LE FIL

HVE ou Bio

Ils ont décidé de doubler leur nombre de certifiés en 2020

Vendredi 10 mars 2017 par Aude Lutun

Signature à Courmas (Marne) chez le champagne Yann Alexandre. De gauche à droite : Jean-Michel Ecochard (chambre d’agriculture de la Marne, Aube et Aisne), Thomas Montagne, Yves Couvreur (président de la fédération régionale des VIF de Champagne) et Benoist Perseval, vigneron élu à la Chambre d’agriculture de la Marne. Signature à Courmas (Marne) chez le champagne Yann Alexandre. De gauche à droite : Jean-Michel Ecochard (chambre d’agriculture de la Marne, Aube et Aisne), Thomas Montagne, Yves Couvreur (président de la fédération régionale des VIF de Champagne) et Benoist Perseval, vigneron élu à la Chambre d’agriculture de la Marne. - crédit photo : Aude Lutun
En Champagne, une organisation de vignerons signe un partenariat avec les Chambres d’agriculture de Champagne pour atteindre leur objectif de doubler le nombre de certifiés HVE ou bio d’ici 2020. Ils s'y étaient engagés en juillet 2015.

« En juillet 2016, nous avons annoncé notre ambition de doubler le nombre de vignerons indépendants certifiés HVE (haute valeur environnementale) ou bio d’ici 2020, rappelle Yves Couvreur, président de la fédération régionale des VIF de Champagne. La convention de partenariat que nous signons aujourd’hui avec les chambres d’agriculture de la Marne, de l’Aube et de l’Aisne va nous permettre d’atteindre cet objectif ». En juillet 2016, 31 Vignerons Indépendants champenois étaient certifiés HVE et 12 l’étaient en bio. Huit mois plus tard, 46 le sont en HVE et 19 en bio. « Notre pari est en bonne voie d’être atteint », se réjouit Yves Couvreur. « La certification HVE correspond à un besoin sociétal, souligne Thomas Montagne, président des VIF et présent lors de cette signature. C’est la bonne voie à prendre même si ce n’est pas toujours simple. 37 % de nos adhérents ont une certification ou sont en cours de l’être. En 2012, nous avions pour objectif que 50 % le soient en 2017. Cet objectif ne sera pas atteint mais en 2020, 55 % de nos adhérents devraient avoir une certification HVE ou bio. Pour la certification HVE, nous avons le savoir-faire. Il va maintenant falloir avoir le « faire savoir » car c’est une démarche souvent onéreuse et chronophage. Il faut augmenter l’appétence des consommateurs pour l’HVE. Nous essayons de convaincre d’autres filières agricoles pour avoir plus de visibilité. Nous allons aussi proposer à nos collègues européens de se joindre à nous sur ce dossier ».

Formation technique et communication

Le partenariat prévoit trois axes de formation, élaboré conjointement entre les Chambres et la fédération des VIF de Champagne en octobre 2016. Ces formations sont réservées aux Vignerons Indépendants, mais les Chambres d’agriculture en proposent d’autres accessibles à tous. « Le premier thème est celui de la gestion de la vigueur de la vigne, qui combine la fertilisation et l’entretien des sols, précise Jean-Michel Ecochard, directeur du marché viticole pour les Chambres d’agriculture de la Marne, de l’Aisne et de l’Aube. Le deuxième axe de formation est une initiation à la viticulture bio et à la biodynamie. Et le troisième thème est de « savoir parler efficacement de nos certifications à nos clients ».

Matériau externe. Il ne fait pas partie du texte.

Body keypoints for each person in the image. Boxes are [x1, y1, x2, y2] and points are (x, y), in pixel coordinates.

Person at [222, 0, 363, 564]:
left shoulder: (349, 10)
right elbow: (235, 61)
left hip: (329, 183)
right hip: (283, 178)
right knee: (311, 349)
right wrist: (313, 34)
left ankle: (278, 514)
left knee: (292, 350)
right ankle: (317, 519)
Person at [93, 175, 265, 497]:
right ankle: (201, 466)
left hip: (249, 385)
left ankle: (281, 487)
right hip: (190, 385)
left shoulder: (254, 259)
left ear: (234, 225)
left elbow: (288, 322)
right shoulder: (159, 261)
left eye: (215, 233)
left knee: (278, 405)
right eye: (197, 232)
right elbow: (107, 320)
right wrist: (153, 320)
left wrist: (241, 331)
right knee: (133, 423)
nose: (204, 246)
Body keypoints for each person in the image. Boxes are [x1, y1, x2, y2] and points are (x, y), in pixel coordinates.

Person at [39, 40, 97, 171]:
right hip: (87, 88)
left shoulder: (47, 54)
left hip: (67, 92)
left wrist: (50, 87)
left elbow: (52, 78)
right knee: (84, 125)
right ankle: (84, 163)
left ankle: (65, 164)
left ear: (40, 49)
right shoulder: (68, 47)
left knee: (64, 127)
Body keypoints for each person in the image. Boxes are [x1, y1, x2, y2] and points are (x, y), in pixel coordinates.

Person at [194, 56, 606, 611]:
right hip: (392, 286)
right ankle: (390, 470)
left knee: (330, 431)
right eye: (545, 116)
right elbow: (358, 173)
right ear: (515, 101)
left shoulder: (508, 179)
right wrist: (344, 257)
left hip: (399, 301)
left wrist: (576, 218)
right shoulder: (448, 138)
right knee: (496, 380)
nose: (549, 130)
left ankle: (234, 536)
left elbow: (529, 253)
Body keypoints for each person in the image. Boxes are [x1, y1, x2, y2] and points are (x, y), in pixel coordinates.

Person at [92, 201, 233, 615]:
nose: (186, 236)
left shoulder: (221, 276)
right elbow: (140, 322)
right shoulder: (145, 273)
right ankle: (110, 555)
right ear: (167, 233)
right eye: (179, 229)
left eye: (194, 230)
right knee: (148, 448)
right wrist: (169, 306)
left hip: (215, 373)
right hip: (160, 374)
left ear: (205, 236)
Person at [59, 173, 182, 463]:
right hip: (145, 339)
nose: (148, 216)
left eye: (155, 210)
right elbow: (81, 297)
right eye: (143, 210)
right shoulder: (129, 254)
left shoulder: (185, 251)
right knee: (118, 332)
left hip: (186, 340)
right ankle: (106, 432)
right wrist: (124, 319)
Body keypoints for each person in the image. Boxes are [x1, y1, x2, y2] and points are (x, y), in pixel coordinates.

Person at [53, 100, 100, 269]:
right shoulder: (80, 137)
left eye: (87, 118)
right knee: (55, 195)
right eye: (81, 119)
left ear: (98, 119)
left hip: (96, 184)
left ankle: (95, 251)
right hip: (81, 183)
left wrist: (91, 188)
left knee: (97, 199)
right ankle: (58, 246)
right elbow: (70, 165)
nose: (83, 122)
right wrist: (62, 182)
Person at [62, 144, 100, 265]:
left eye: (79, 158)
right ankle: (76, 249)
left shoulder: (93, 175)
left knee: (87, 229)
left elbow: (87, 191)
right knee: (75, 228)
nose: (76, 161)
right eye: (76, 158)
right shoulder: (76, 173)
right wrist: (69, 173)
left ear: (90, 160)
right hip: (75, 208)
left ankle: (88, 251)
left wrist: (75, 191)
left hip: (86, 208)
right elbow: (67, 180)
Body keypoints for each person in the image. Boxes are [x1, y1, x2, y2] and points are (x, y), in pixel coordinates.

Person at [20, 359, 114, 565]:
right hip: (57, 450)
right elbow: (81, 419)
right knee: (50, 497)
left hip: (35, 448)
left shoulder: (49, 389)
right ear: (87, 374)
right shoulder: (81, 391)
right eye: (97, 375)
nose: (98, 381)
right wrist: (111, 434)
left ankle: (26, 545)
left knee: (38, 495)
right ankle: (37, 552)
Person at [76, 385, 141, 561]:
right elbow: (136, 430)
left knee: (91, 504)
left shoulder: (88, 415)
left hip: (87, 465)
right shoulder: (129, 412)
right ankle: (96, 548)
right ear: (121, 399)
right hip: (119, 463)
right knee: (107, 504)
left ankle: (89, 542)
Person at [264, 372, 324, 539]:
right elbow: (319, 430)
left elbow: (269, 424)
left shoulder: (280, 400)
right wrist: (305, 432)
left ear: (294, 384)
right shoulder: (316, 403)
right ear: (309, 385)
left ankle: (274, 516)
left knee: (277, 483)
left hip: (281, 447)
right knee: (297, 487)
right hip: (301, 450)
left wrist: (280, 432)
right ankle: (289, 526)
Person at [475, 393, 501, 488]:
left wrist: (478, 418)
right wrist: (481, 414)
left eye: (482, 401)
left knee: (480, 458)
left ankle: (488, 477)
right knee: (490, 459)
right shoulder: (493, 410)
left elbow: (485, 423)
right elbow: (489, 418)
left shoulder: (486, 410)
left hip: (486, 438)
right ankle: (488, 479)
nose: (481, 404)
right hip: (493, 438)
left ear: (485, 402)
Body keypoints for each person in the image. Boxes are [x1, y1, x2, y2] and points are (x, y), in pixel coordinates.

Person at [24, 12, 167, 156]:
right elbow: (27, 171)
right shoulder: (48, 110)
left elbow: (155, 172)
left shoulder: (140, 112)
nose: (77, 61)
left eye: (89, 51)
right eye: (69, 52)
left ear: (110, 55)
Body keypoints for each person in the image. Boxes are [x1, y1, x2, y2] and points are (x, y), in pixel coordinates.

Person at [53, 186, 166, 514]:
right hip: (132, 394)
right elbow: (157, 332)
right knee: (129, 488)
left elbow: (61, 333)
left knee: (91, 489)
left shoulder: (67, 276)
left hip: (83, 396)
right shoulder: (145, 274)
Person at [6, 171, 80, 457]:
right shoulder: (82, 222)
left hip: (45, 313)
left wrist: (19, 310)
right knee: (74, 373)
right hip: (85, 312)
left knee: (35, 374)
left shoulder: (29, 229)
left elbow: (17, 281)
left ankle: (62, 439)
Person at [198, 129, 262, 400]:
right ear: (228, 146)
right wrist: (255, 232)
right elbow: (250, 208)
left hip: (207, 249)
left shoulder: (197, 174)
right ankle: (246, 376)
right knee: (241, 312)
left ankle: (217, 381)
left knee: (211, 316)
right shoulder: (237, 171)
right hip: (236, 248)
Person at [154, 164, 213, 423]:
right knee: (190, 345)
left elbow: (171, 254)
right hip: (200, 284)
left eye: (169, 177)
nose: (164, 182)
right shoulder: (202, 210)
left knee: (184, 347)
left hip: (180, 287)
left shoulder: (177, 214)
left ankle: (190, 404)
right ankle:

Les clients voient surtout la certification HVE comme un label de plus

La clientèle française n’est en effet pas encore très réceptive aux autres certifications que le bio. « En France, les clients voient surtout la certification HVE comme un label de plus, témoigne Benoist Perseval, viticulteur élu à la Chambre d’agriculture de la Marne et certifié HVE. Mais à l’étranger, les clients sont sensibles à la certification HVE. Elle m’a permis de décrocher des marchés à l’export ». Alexis Leconte, viticulteur à Troissy (Marne) et Vigneron Indépendant, communique sur sa certification HVE obtenue en 2014 par le biais de sa newsletter ou sur les réseaux sociaux en publiant des photos du travail du sol, des haies, etc. « Nous proposons depuis peu des caisses en carton 100 % recyclable, avec de l’encre à l’eau, précise-t-il. Les clients sont réceptifs à ce genre de démarche. Il ne faut pas craindre le côté administratif de la certification HVE car la plupart des documents sont déjà obligatoires. Ce qui prend le plus de temps, c’est de parvenir à moyen terme à valoriser nos vins pour amortir les investissements liés au travail du sol ».